The global Asian community celebrates the beginning of the Lunar New Year on January 23, 2012 welcoming the Year of The Black Water Dragon. In the Chinese zodiac the Dragon is the ultimate auspicious symbol signifying success and happiness. Dragon holds good luck, magic and power and this Dragon has a hankering for Dim Sum.
Born (under the auspicious Dragon) many moons ago in Vancouver, I grew up enjoying the benefits of North America’s second largest Chinese community; it’s festivals and traditions. I vividly recall the many trips spent wandering in and out of the tiny store fronts of Vancouver’s Chinatown, with stores so full of merchandise it hung from from the ceiling.
There were shiny fabrics, colourful charms and most of all, food I’d never seen before, I’m sure my first words were “OH WOW”.
Since then my travels have taken me to Thailand and Japan, but my taste buds have taken me further; Singapore, Korea, Vietnam, Cambodia. We’re so lucky to live in a world where we can enjoy the interesting flavour combinations that other cultures bring to cuisine.
Nothing I love more than a day of Asian shopping, it’s a great way to break out of a food rut and expand the senses. It’s like travel without the expense, all you need is willingness and a sense of adventure.
I’m no stranger to T&T Supermarket, having shopped them in Vancouver, Calgary, Toronto and now Ottawa. They have 20 stores across Canada (including Edmonton, for my Alberta readers) to serve a diverse Canadian-Asian community.
Serving a food culture that values freshness above all things, T & T can be an adventure for those used to North American supermarket shopping, because for all it’s big modern size and convenience – T & T is built on the tradition of old world markets.
The fish section, in particular, is always a thrill; tanks of live fish, crab, lobster, clams, mussels, and even eels swimming until they’re someone’s lunch. There’s often a crowd of kids gathered as fish and crustaceans are bagged and bought.
The staff appear to take particular delight in showing off the gigantic lobsters and if you’re lucky you’ll get a live lobster show. It was the first time our Peanut had seen live fish, or a lobster out of it’s tank, amid more cries of “OH WOW!” (Winner: cheapest aquarium experience, ever.)

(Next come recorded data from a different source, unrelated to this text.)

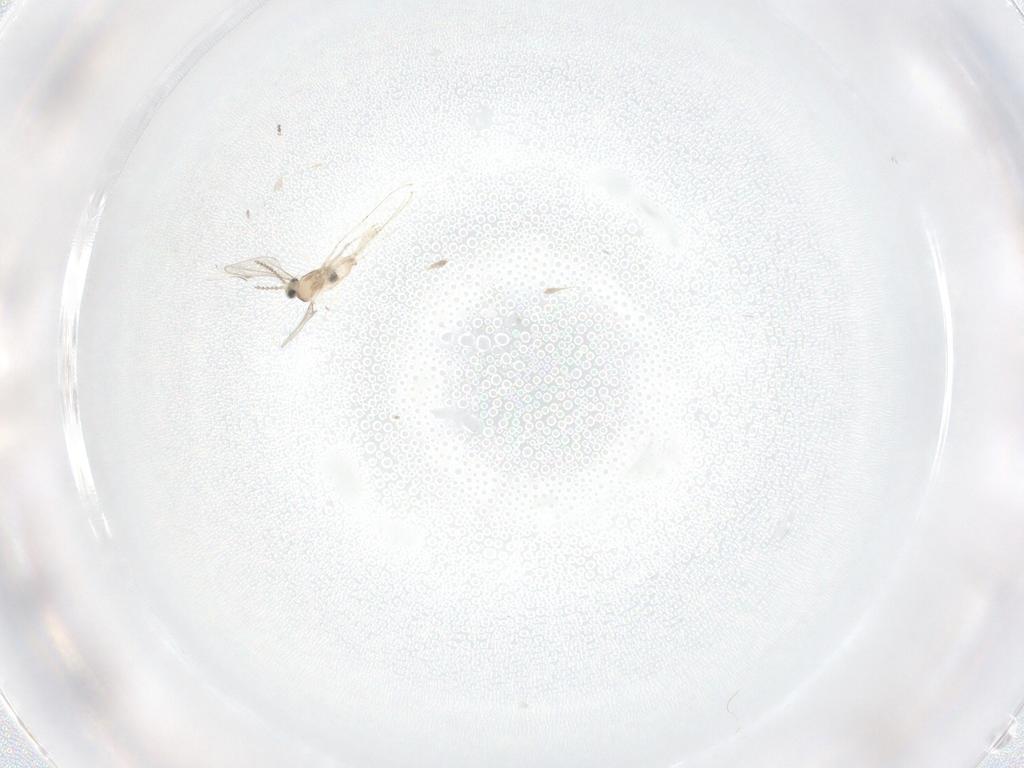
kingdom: Animalia
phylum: Arthropoda
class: Insecta
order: Diptera
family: Cecidomyiidae
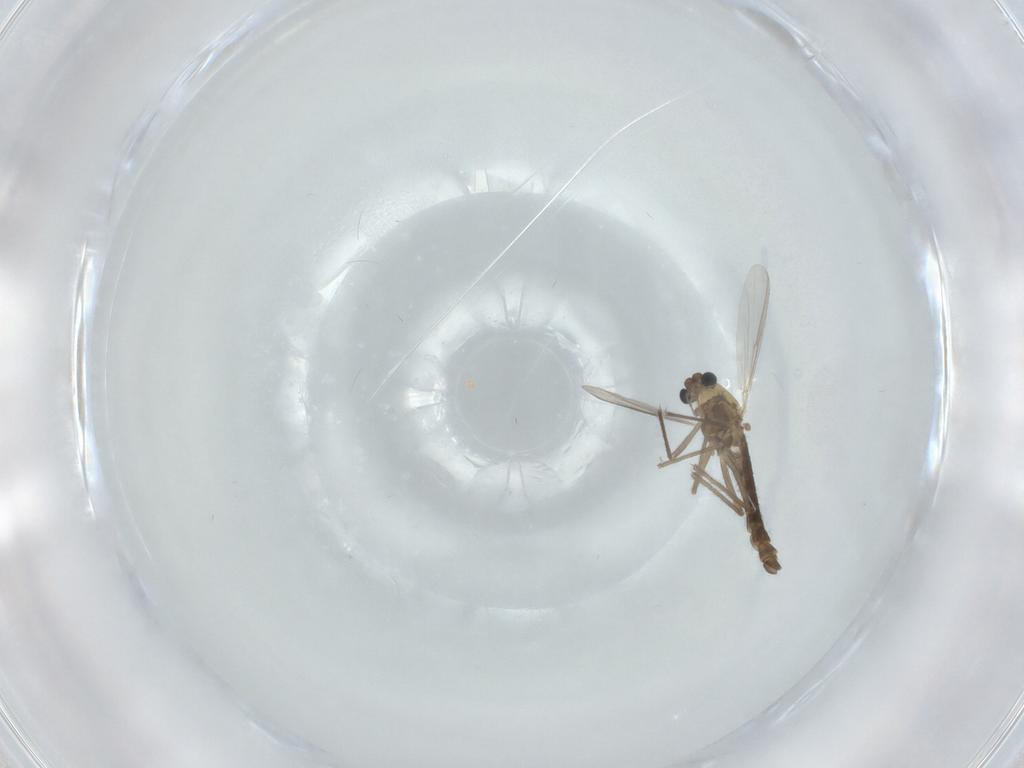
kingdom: Animalia
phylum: Arthropoda
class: Insecta
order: Diptera
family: Chironomidae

For lovers of tofu, T&T has an entire isle dedicated to tofu in all it’s forms; firm, silky even smokey. A tremendous resource for vegetarians and vegans and an interesting texture to experiment with. I often add silky tofu to fruit smoothies for instant liquid protein, it has little flavour but a beautiful texture, like a good Greek yogurt.
The produce section is always an interesting experience, filled with many of the things you’ll find in your local store at this time of year; citrus, apples, pears, potatoes, greens. Along with items you probably don’t see; taro root (top right), purple yams (middle left), choy sum (middle right), Indian bitter melon (bottom left) as well as a wide selection of fresh herbs and chilies.

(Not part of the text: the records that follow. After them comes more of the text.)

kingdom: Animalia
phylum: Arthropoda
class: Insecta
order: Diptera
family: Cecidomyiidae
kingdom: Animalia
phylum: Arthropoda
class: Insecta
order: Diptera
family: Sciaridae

The long greens, such as choy sum are one of the lucky foods for Chinese new year, eaten to give one’s parents long life. Long noodles are also lucky for living a long life, while oranges bring wealth and good luck. For even BIGGER prosperity, there is the pomelo said to bring “continuous prosperity and status”.
But really, what could be luckier than bacon!?

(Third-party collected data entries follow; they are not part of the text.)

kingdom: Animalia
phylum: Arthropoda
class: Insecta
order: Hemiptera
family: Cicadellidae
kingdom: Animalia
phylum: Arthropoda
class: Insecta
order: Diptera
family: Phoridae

One of my favorite items is in T&T meat section; the antibiotic free raw pork belly. Bacon in it’s purest form, no smoke, no maple just pure streaky pork. (OH WOW!) You’ll find it right beside the goat, which makes a terrific curry and not far from the blue skinned Silkey chickens. Prized for their black flesh in Cambodian, Japanese, Korean and Vietnamese cuisine as well as it’s healing properties in Chinese medicine, silkies are rarely seen outside Asian markets.
Up front, along side a selection of eat-in and take out Dim Sum, main course items, sushi and baked goods; is a huge heated case of roasted meats including Peking Duck. Crispy on the outside & juicy on the inside its a treat at any time of the year and always served at weddings because duck is a fertility food in Chinese lore.
This week as I get ready for that new moon (cleaning house and feng-ing my shui) I’m trying my hand at a bit of home spun dim sum; a couple of different kinds of dumplings and a beautiful chunk of pork belly braised in black bean sauce. There’ll be sticky rice for lunch, almond cookies for snacks, there’s a polmelo in the fridge and an entire bag of baby bock choy. It’s like heaven.
Welcoming 2012, we say goodbye to the year of the Rabbit, a year of caution and holding back and walk head up into the year of the Black Water Dragon – a time of magic, big, bold moves and power.